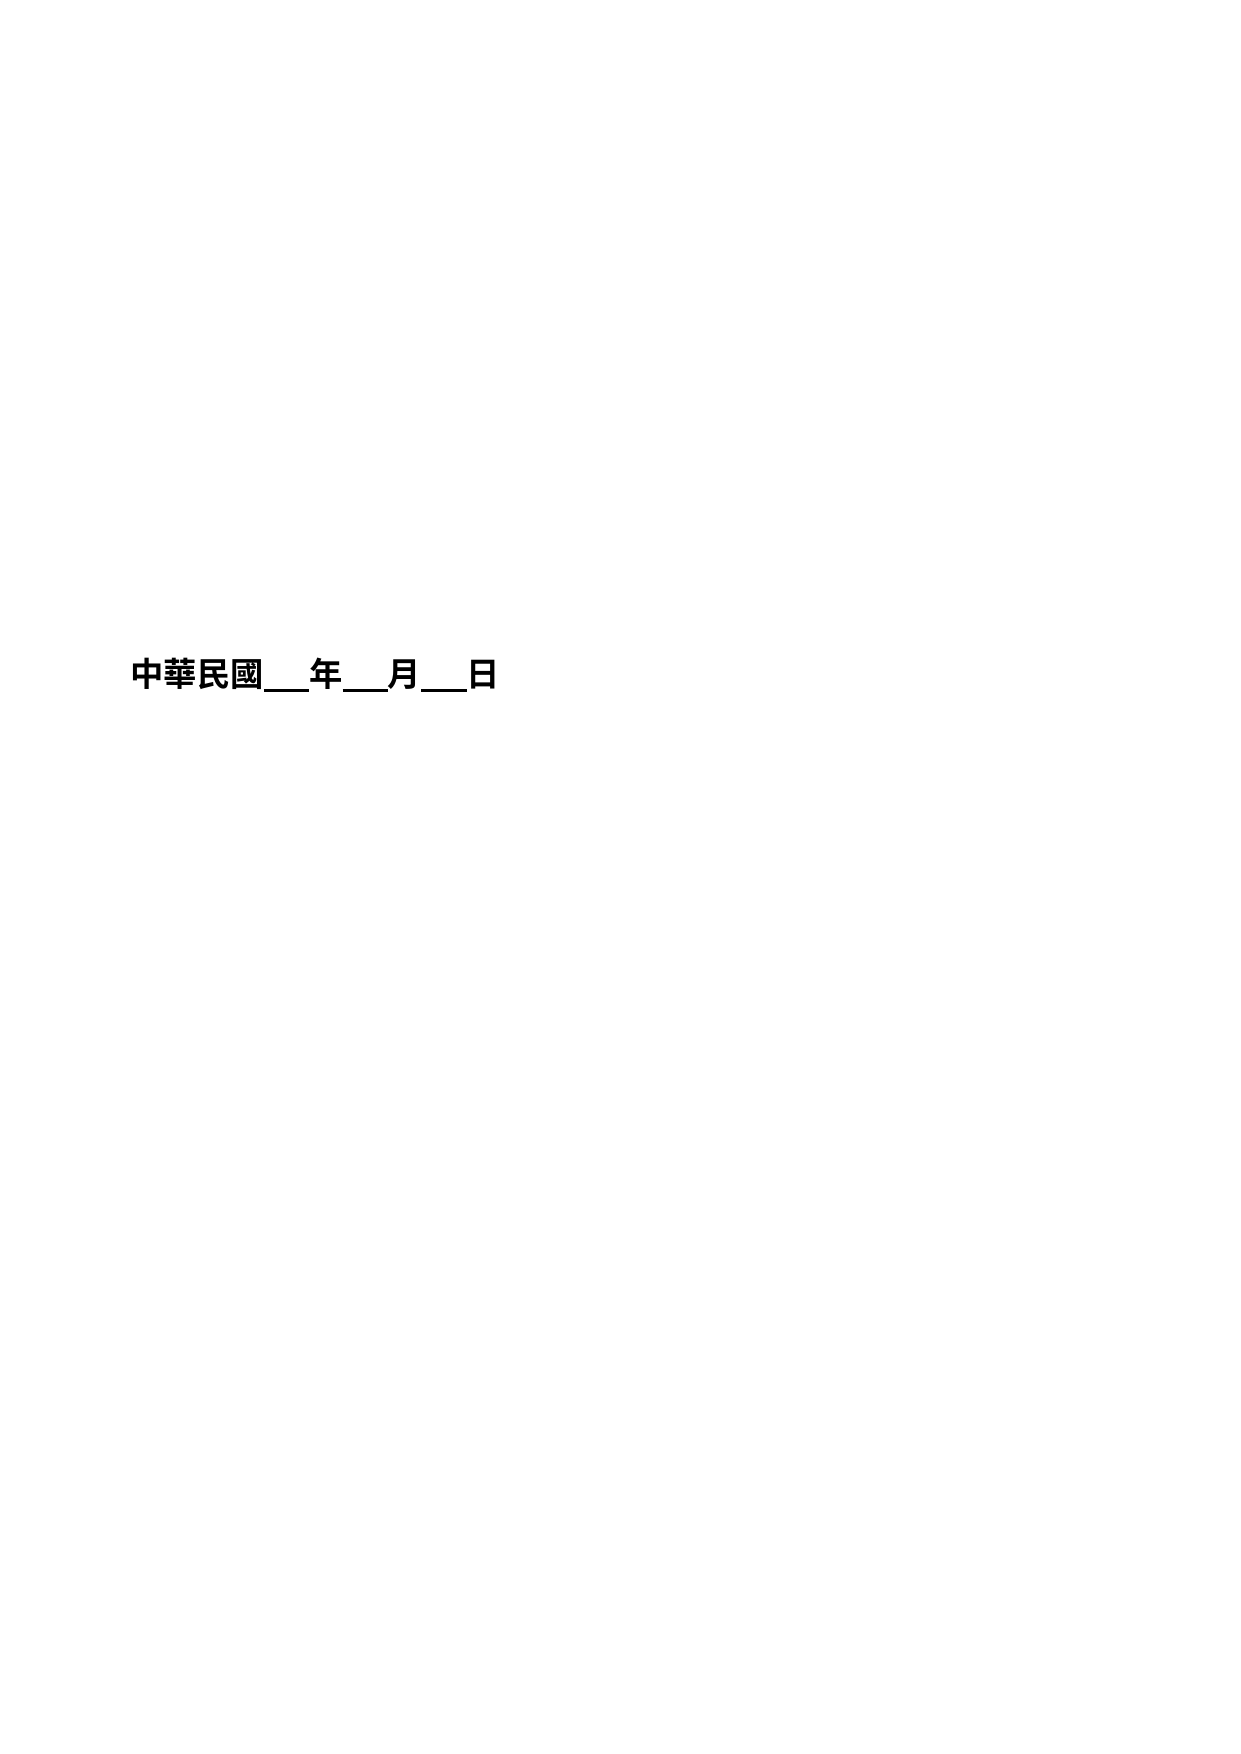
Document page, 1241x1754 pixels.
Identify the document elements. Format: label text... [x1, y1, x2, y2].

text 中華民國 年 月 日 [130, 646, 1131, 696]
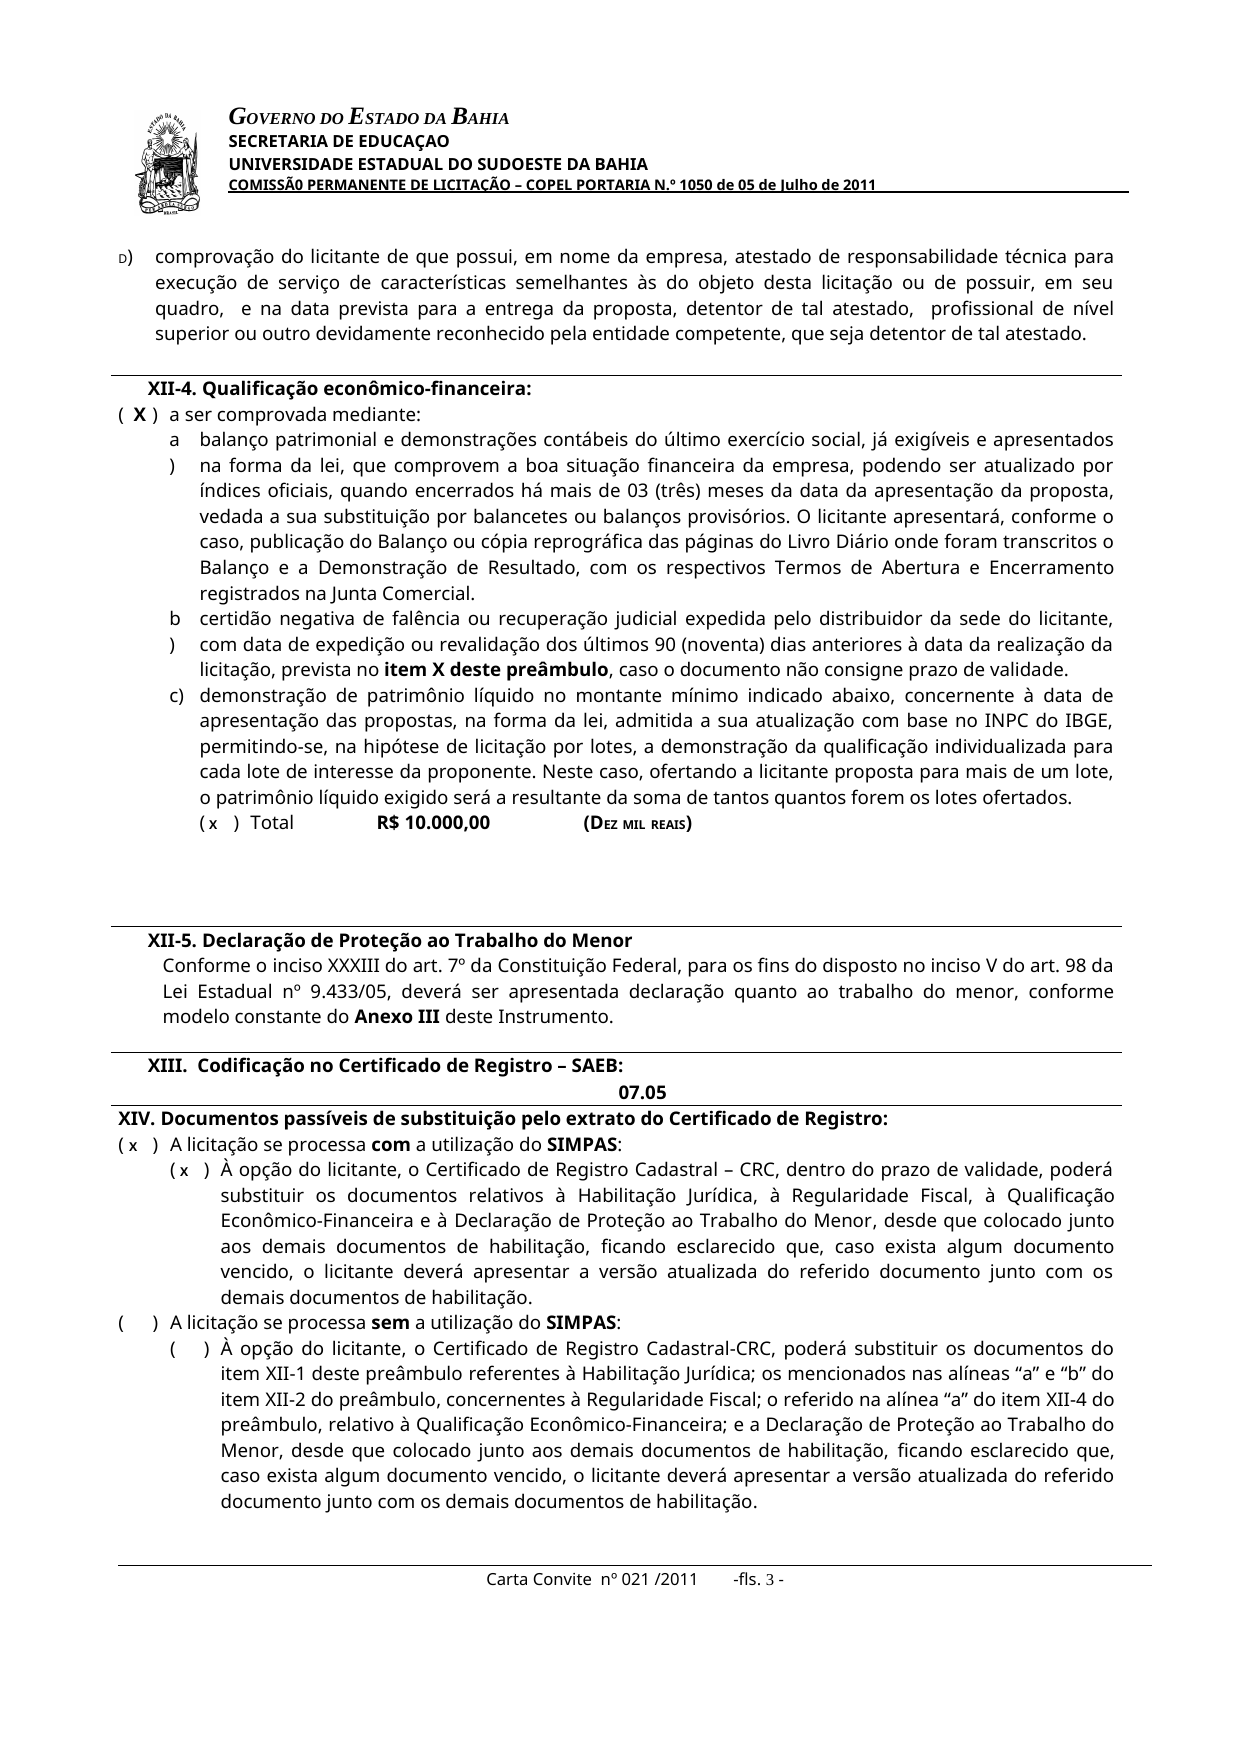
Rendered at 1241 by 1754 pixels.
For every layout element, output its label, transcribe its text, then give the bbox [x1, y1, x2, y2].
☆ ☆ ☆
• [AIM OF THE TASK]: Extract every line of text from the records above verbatim, and leave the pictures out of your answer.

• [EXERCISE OUTPUT]:
Document page, 1241x1754 pixels.
Identify the document elements. Format: label text... [x1, y1, x2, y2].

text 中華民國 年 月 日 [130, 646, 1131, 696]
Rendered at 1241 by 1754 pixels.
For every layout element, output its label, transcribe its text, then give the bbox [x1, y1, x2, y2].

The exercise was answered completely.